The five federal circuits that have considered this to date “agree as a general matter that a trial counsel’s slumber constructively may deny defendants their right to counsel,” but as noted above have focused on different things. This court decided both were equally important. Therefore, I inform you that under the Massachusetts state constitution, a deprivation of counsel occurs when “counsel sleeps for a significant portion of trial or sleeps through an important aspect of trial.” (Emphasis in original.)
The first prong means a defendant might win “regardless of the demonstrated importance of the particular times at which counsel slept, if the duration and frequency of counsel’s sleeping was significant in and of itself.” The court continued, not very helpfully: “Although less frequent or shorter periods of unconsciousness at trial” might be enough, “mere momentary lapses in attention or consciousness are insufficient.” (As another court had noted, “there are states of drowsiness that come over everyone from time to time during a working day, or during a trial, for that matter,” but the record before it showed “that [trial attorney] was actually unconscious.”)
But the second prong means that even a momentary blowing of Zs could be enough if it occurred during “an important aspect of trial.” What’s sufficiently “important” is hard to say; there is no bright-line rule—apparently even in a capital-murder case. In any event, this “dual approach” is now the law in Massachusetts.
Applying this standard to the evidence above, the court held it supported a finding that trial counsel “at least slept through a significant portion of the trial” and likely also “through an important part of trial,” namely the testimony of that “central prosecution witness.” It then held this justified a new trial, which under its analysis will basically always be the case if a court makes the required sleepiness finding. “A defendant whose attorney is unconscious,” it concluded, “and thereby constructively absent” has not received a fair trial. This defendant will get a new one.

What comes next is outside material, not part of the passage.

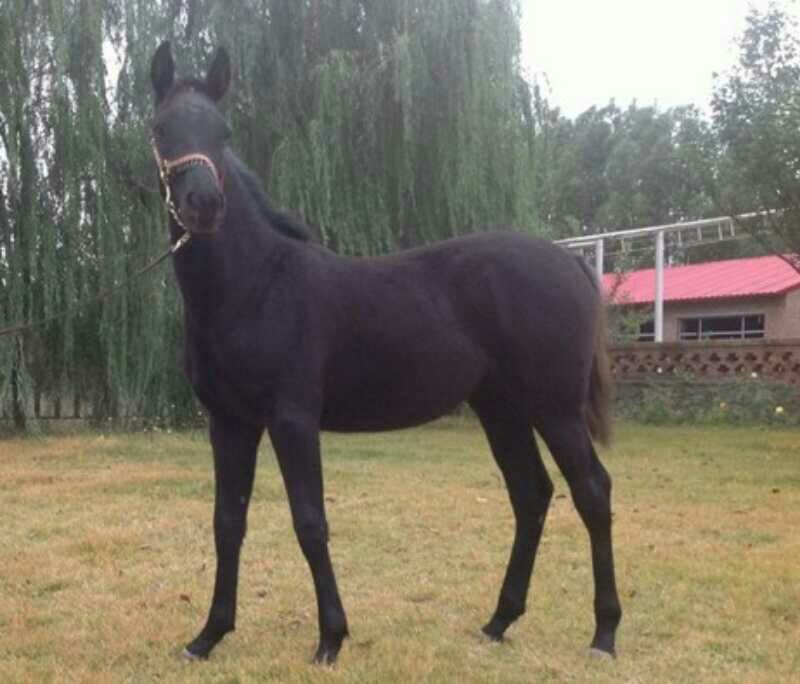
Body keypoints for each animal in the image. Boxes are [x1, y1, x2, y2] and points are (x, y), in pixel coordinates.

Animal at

To me, the cited evidence seems pretty thin, especially if you discount the testimony of defendant and his mom. It’s hard to see how this evidence added up to a “significant portion of the trial,” which was the basis for the holding. Still, given that this was a capital case, I don’t really have a problem with the result. “No sleeping during a murder trial” would be a clearer standard, I guess is what I’m saying.
Here’s another potential bright-line rule: does any substantial evidence show defense counsel was audibly snoring? Because regardless of how long that went on or when it happened, it just looks bad, or sounds bad, or let’s say “might tend to undermine the public’s confidence in the legal system.” Here, only the defendant testified that “trial counsel at one point was snoring,” and I would want at least some corroboration for that. But I suspect the Massachusetts court was really applying my no-snoring-in-a-capital-case rule. I think it’s a good one.